Lady, you’re about to have a mixed race child in a nation that is slowly choking on the fiction that is “Post-racial America.” Our black boys seem to be born with a bull’s-eye on their backs. Our girls have their hair scrutinized, pet like an animal, discounted, and even deemed against regulation. These same girls — our girls — often grow up not seeing a physical manifestation of themselves on TV, in films and magazines, and too often told that they are not classically beautiful or simply “angry, black women.” Our young women and men of color are erased, devalued and, as a collective, continually robbed of the “privilege of being treated like human beings.”
This doesn’t even scratch at the other part of the iceberg, the part that delves into the all-important notion of identity, self-awareness and self-acceptance in the face of racial microaggressions that peck away at us like ducks. All of it daily work for all of us, us with our brown skin — from barely bronze to super black.
So to hear about this white mom forming her lips to ask her silly, “not racist but …” question about the skin tone and hair texture of her child — actually hoping for very light and curly, respectively — I want to tell her to stop talking about that.
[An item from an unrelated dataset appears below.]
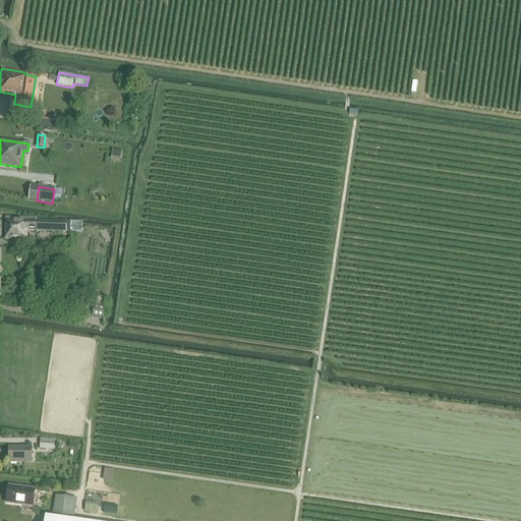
[(5,217),(5,239),(27,240),(27,231),(66,232),(67,222),(67,221),(37,220),(37,218),(5,217)]
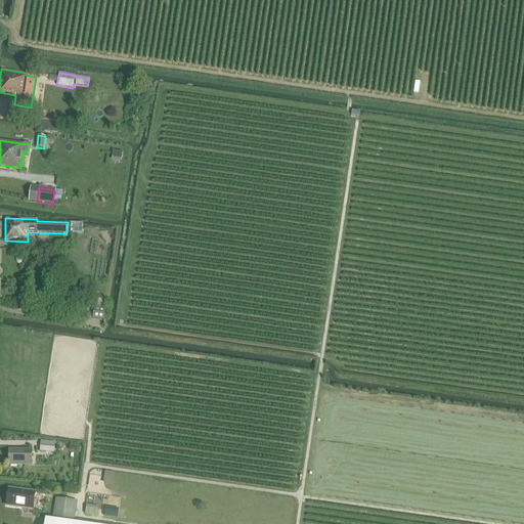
[(93,318),(105,320),(107,307),(95,305),(93,318)]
I want to strongly advise her to get educated, get prepared, and get more comfortable talking about race, because she is about to have a mixed race baby, and she will be that child’s trusted guide through this matted web of racism and all its twisted assumption, warped perception, scrambled theories, and truth-lite. She will be that child’s beacon through the bumpy roads ahead. And there is no room in any of this for the weak or the wack.
In short: Be that child’s mother, and don’t start anything with, “I’m not racist, but …” ever.